• [Work to complete] Copy out again, unchanged, the listing below from the line that has "63: (813, 393)" through the line that has "78: (922, 410)".

• [Material for this task]
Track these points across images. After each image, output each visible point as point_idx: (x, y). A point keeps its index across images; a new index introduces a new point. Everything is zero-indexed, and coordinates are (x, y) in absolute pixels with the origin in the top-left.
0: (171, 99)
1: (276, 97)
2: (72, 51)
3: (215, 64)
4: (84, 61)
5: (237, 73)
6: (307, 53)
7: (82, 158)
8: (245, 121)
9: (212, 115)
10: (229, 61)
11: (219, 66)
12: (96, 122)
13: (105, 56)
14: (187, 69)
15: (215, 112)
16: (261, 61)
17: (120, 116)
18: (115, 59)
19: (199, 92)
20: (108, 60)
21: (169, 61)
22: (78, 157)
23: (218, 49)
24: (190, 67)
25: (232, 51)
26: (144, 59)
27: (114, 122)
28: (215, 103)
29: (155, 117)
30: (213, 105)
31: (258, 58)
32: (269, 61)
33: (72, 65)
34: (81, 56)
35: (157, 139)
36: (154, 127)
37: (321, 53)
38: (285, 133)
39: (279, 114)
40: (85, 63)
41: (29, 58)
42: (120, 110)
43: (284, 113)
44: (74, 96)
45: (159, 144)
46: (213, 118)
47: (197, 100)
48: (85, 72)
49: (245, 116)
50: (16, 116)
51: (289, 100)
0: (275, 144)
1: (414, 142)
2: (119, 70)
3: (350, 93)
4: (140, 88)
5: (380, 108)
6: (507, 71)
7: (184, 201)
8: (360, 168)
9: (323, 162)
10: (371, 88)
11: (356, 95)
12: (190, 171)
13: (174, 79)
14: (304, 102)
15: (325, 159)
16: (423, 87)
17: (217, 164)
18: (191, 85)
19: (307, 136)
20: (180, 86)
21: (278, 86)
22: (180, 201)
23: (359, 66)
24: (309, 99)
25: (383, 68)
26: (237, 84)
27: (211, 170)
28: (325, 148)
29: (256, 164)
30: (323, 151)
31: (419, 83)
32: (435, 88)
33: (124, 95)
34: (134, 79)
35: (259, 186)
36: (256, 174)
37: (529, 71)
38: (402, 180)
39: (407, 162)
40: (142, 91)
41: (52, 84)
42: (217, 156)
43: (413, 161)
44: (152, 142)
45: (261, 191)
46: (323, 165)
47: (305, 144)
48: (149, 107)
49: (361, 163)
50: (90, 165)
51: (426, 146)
...
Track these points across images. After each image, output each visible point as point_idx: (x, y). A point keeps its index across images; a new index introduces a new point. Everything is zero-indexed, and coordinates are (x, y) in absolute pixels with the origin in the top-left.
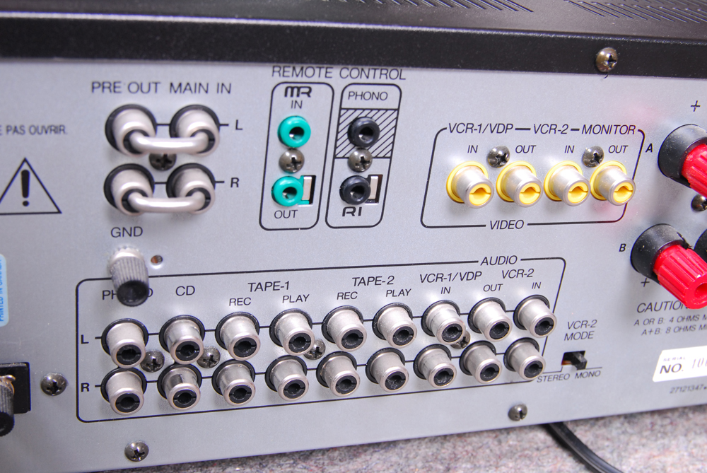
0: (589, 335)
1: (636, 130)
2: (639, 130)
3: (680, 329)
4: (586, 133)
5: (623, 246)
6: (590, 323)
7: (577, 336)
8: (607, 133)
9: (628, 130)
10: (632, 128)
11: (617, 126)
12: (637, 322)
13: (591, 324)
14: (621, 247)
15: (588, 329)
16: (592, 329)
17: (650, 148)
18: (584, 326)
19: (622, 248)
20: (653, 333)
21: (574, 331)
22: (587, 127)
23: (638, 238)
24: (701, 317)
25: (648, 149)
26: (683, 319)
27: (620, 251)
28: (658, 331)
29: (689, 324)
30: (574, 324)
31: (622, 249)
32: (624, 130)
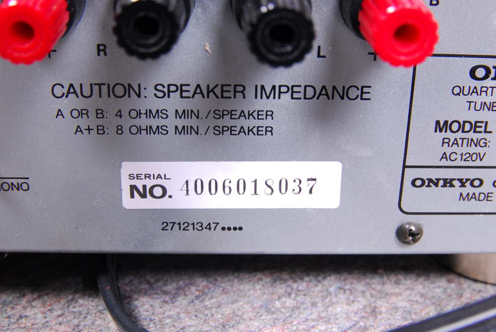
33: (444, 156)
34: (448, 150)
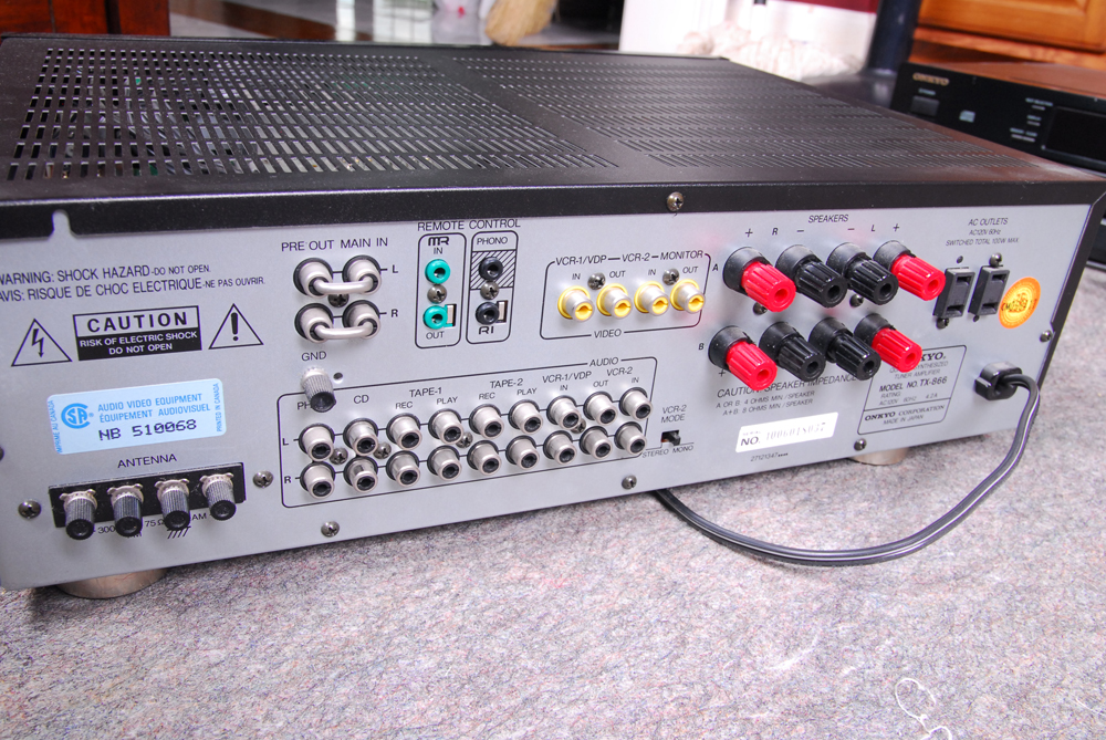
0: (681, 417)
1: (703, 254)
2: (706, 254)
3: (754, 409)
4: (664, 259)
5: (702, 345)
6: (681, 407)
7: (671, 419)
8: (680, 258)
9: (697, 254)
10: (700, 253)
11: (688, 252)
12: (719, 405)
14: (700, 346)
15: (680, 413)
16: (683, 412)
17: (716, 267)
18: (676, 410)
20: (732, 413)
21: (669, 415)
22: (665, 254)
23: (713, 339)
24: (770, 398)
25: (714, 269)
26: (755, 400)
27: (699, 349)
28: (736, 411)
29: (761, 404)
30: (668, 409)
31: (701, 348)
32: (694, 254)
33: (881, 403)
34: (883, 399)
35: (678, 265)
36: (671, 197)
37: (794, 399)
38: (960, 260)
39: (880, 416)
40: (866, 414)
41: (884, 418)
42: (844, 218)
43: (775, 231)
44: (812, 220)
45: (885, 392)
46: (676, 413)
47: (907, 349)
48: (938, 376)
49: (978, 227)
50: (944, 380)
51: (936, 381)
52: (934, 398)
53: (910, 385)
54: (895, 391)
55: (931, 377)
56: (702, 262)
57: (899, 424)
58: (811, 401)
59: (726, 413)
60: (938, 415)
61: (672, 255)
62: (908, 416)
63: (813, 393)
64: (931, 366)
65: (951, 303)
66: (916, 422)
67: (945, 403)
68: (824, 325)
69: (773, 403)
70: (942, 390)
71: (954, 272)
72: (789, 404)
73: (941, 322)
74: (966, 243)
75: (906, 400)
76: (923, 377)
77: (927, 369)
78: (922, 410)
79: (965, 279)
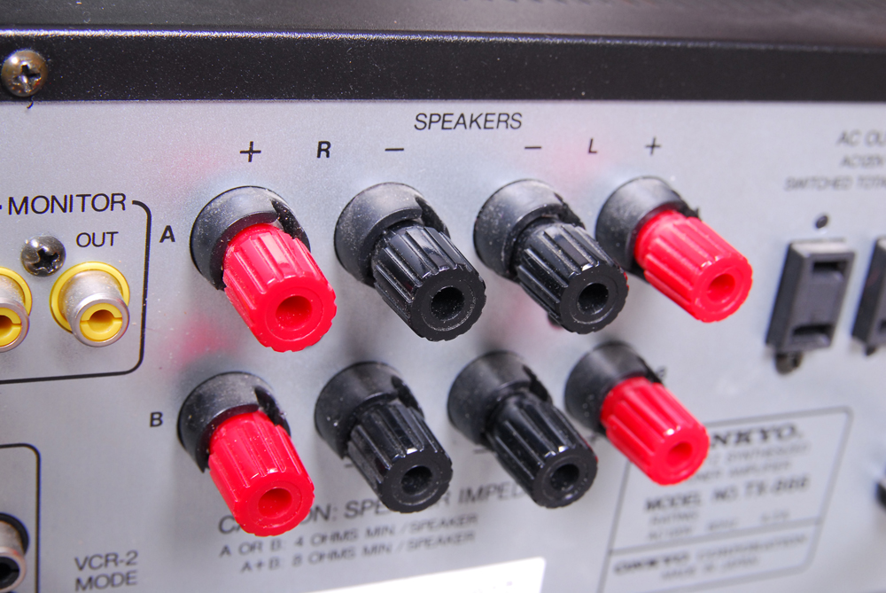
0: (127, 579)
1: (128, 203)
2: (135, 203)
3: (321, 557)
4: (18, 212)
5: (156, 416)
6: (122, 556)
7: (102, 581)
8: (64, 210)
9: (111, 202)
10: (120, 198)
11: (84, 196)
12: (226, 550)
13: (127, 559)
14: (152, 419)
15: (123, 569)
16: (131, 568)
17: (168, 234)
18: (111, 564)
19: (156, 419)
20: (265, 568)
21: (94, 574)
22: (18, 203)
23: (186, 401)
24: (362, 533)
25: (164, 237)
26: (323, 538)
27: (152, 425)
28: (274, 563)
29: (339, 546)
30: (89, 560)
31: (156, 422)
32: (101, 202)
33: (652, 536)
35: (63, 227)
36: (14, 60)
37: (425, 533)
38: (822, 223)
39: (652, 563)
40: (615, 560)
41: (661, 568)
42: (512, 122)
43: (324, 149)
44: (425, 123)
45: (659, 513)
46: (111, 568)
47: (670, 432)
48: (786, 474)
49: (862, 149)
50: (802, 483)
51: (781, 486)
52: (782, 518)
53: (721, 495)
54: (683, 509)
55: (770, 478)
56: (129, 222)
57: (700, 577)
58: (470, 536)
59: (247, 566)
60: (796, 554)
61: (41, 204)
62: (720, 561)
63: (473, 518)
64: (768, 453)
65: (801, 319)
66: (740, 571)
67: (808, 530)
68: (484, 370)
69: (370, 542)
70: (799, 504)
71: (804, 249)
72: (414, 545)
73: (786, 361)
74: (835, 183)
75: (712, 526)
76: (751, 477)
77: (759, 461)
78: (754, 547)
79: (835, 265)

• [Answer section]
63: (813, 393)
64: (931, 366)
65: (951, 303)
66: (916, 422)
67: (945, 403)
68: (824, 325)
69: (773, 403)
70: (942, 390)
71: (954, 272)
72: (789, 404)
73: (941, 322)
74: (966, 243)
75: (906, 400)
76: (923, 377)
77: (927, 369)
78: (922, 410)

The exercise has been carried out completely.